[Problem] Which lines in the entries below contain the string "bottom"? Show each of them in full.

BEGIN Exercise data

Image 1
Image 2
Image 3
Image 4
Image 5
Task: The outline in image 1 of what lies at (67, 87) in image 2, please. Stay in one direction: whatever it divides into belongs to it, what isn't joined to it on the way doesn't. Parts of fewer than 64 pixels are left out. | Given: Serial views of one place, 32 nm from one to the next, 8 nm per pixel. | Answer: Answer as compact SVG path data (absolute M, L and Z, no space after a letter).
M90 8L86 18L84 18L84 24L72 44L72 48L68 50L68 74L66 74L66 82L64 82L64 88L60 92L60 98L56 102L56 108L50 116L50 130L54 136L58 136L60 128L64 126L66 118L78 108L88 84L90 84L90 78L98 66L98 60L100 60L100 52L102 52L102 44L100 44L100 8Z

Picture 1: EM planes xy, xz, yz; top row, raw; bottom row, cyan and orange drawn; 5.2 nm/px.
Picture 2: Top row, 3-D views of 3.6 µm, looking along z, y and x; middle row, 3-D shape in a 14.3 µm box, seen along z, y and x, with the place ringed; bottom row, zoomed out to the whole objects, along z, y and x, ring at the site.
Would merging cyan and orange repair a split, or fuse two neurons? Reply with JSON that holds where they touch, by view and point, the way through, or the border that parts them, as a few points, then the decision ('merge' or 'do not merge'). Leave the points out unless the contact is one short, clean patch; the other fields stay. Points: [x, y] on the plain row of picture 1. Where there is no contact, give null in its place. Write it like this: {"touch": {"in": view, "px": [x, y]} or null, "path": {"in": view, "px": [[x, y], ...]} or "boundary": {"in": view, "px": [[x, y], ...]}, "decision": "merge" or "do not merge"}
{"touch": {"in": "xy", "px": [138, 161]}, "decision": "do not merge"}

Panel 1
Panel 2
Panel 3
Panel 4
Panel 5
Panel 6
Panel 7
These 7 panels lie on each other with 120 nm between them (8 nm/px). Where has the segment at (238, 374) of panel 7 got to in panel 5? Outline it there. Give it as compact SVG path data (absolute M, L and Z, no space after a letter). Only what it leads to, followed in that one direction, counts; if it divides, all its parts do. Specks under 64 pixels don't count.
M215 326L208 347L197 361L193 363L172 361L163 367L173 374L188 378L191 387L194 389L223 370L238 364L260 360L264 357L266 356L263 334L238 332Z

END Exercise data

[Exercise solution]
Picture 1: EM planes xy, xz, yz; top row, raw; bottom row, cyan and orange drawn; 5.2 nm/px.
Picture 2: Top row, 3-D views of 3.6 µm, looking along z, y and x; middle row, 3-D shape in a 14.3 µm box, seen along z, y and x, with the place ringed; bottom row, zoomed out to the whole objects, along z, y and x, ring at the site.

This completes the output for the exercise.